● **PROVIDED DATA**:
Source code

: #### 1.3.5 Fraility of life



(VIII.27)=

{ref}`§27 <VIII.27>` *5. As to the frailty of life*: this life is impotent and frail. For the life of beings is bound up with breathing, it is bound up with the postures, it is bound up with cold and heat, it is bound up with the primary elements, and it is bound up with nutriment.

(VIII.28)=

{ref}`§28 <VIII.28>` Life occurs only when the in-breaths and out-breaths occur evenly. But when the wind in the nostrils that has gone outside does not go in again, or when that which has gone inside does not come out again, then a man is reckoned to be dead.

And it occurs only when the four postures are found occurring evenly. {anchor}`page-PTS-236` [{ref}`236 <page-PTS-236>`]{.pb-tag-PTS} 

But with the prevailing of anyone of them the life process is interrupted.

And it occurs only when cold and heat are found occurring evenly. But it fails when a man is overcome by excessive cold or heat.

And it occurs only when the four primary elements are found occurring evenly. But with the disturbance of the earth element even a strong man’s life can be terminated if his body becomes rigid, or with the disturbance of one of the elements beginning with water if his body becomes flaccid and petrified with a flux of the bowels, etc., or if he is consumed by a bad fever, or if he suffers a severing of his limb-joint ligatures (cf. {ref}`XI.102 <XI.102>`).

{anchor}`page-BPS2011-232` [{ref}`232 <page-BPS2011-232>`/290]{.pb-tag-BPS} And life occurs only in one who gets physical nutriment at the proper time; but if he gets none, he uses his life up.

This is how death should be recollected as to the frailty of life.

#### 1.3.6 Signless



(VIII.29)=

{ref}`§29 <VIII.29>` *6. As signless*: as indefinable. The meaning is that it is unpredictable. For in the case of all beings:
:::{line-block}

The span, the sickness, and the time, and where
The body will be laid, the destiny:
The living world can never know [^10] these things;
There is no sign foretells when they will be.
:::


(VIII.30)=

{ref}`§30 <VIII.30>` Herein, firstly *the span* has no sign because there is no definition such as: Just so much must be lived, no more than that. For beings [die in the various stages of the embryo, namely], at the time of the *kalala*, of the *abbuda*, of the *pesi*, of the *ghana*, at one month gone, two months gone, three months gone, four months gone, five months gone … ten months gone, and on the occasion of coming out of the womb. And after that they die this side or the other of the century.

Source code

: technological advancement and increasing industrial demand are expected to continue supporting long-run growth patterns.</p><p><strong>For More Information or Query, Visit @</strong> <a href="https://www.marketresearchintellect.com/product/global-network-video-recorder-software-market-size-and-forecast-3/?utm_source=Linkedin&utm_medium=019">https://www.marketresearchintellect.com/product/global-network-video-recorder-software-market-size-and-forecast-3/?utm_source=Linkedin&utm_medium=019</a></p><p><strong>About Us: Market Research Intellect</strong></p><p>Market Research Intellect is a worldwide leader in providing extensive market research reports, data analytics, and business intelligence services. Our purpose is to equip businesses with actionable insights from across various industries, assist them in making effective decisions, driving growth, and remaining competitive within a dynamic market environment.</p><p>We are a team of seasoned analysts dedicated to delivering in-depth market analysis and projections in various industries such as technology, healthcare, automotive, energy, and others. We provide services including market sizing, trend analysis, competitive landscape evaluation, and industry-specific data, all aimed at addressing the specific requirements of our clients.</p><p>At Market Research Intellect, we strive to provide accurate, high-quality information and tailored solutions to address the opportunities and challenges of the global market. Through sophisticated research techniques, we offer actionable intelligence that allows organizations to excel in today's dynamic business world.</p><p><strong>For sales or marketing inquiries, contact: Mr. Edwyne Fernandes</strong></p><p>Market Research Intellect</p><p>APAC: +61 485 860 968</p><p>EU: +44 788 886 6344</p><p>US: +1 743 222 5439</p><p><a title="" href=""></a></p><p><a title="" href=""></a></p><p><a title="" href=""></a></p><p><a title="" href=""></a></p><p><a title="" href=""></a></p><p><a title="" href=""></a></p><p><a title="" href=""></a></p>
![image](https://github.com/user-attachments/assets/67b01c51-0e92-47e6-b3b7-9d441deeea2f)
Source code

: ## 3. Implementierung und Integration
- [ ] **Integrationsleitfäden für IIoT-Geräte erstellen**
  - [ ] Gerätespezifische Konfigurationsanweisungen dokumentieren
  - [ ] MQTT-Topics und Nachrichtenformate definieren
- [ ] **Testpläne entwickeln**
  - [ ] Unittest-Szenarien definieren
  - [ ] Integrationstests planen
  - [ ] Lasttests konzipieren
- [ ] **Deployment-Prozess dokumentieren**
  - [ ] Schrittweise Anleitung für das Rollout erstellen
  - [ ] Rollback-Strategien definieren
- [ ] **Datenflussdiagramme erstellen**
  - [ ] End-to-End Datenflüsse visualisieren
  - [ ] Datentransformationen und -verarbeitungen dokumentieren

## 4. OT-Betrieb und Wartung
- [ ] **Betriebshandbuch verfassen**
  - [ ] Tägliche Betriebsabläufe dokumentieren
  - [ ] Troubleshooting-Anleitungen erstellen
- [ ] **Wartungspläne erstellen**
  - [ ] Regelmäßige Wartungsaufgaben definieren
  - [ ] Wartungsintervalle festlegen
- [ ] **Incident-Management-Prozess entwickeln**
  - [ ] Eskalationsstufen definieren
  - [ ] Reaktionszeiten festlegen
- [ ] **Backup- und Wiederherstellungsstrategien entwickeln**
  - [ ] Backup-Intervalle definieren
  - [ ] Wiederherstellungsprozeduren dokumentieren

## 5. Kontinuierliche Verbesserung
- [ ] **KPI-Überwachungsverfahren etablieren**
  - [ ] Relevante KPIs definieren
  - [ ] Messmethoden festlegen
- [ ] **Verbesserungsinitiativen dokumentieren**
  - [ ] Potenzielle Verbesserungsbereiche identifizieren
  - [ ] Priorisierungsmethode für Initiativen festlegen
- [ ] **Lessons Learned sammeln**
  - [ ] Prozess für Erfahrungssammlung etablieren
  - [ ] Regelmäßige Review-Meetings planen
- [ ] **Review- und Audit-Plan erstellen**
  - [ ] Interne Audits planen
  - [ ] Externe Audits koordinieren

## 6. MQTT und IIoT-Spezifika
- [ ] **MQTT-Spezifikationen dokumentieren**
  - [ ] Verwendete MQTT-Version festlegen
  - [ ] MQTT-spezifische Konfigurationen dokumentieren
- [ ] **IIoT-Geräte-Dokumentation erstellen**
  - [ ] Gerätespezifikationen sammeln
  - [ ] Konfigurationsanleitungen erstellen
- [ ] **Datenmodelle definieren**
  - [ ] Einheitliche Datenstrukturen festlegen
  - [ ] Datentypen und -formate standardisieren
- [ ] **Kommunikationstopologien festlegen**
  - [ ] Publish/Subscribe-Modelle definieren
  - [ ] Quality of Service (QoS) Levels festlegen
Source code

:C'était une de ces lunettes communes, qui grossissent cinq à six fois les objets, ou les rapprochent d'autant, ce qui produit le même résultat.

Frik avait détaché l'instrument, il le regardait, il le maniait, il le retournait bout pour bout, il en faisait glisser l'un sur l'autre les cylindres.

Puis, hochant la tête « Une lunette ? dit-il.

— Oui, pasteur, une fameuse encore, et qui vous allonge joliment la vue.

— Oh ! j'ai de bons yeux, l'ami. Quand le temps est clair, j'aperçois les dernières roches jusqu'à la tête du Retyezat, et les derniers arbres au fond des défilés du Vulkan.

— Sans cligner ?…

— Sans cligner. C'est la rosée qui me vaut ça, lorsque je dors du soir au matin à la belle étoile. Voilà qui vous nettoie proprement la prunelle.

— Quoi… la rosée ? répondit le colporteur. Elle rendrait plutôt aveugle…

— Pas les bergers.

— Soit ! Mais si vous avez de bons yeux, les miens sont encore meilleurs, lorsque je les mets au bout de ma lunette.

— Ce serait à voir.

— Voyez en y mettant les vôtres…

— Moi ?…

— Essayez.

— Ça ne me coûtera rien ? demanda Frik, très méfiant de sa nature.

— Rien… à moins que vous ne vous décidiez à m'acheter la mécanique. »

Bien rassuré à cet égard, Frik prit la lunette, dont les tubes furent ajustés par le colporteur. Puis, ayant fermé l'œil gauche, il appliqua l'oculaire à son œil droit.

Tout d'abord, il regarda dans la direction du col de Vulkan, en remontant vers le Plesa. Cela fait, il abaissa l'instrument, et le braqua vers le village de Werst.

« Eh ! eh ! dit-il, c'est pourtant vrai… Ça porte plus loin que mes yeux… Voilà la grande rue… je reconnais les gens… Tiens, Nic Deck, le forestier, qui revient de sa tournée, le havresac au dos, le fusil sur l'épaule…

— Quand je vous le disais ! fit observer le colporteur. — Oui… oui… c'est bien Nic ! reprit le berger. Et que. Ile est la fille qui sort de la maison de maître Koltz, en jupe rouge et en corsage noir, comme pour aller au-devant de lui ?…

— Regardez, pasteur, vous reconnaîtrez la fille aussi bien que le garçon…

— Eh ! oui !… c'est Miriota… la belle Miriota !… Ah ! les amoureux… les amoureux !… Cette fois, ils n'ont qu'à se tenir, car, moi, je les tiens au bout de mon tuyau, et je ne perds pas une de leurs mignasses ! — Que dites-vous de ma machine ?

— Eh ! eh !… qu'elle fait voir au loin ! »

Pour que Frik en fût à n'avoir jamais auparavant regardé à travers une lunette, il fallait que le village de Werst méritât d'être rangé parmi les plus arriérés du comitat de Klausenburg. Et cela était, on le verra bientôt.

● **EXERCISE DESCRIPTION**:
Copy exactly the stretch of data above from the line with "- [ ] Verwendete MQTT-Version festlegen" through the line with "Bien rassuré à", and omit all other lines.

● **OUTPUT OF THE EXERCISE**:
  - [ ] Verwendete MQTT-Version festlegen
  - [ ] MQTT-spezifische Konfigurationen dokumentieren
- [ ] **IIoT-Geräte-Dokumentation erstellen**
  - [ ] Gerätespezifikationen sammeln
  - [ ] Konfigurationsanleitungen erstellen
- [ ] **Datenmodelle definieren**
  - [ ] Einheitliche Datenstrukturen festlegen
  - [ ] Datentypen und -formate standardisieren
- [ ] **Kommunikationstopologien festlegen**
  - [ ] Publish/Subscribe-Modelle definieren
  - [ ] Quality of Service (QoS) Levels festlegen
Source code

:C'était une de ces lunettes communes, qui grossissent cinq à six fois les objets, ou les rapprochent d'autant, ce qui produit le même résultat.

Frik avait détaché l'instrument, il le regardait, il le maniait, il le retournait bout pour bout, il en faisait glisser l'un sur l'autre les cylindres.

Puis, hochant la tête « Une lunette ? dit-il.

— Oui, pasteur, une fameuse encore, et qui vous allonge joliment la vue.

— Oh ! j'ai de bons yeux, l'ami. Quand le temps est clair, j'aperçois les dernières roches jusqu'à la tête du Retyezat, et les derniers arbres au fond des défilés du Vulkan.

— Sans cligner ?…

— Sans cligner. C'est la rosée qui me vaut ça, lorsque je dors du soir au matin à la belle étoile. Voilà qui vous nettoie proprement la prunelle.

— Quoi… la rosée ? répondit le colporteur. Elle rendrait plutôt aveugle…

— Pas les bergers.

— Soit ! Mais si vous avez de bons yeux, les miens sont encore meilleurs, lorsque je les mets au bout de ma lunette.

— Ce serait à voir.

— Voyez en y mettant les vôtres…

— Moi ?…

— Essayez.

— Ça ne me coûtera rien ? demanda Frik, très méfiant de sa nature.

— Rien… à moins que vous ne vous décidiez à m'acheter la mécanique. »

Bien rassuré à cet égard, Frik prit la lunette, dont les tubes furent ajustés par le colporteur. Puis, ayant fermé l'œil gauche, il appliqua l'oculaire à son œil droit.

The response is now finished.